● **What needs to be done**: Whenever a line below includes the string "venv", show it.

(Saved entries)
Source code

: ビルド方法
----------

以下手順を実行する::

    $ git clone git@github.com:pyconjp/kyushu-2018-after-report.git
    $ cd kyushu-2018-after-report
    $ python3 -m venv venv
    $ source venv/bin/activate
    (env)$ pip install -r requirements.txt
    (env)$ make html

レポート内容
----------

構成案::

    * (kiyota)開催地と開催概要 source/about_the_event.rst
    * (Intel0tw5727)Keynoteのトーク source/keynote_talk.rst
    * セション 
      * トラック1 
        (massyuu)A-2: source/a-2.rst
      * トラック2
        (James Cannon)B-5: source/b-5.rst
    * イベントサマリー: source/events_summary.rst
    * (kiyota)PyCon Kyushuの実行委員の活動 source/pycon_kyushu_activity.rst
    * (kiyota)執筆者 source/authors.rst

● **Result**:
    $ python3 -m venv venv
    $ source venv/bin/activate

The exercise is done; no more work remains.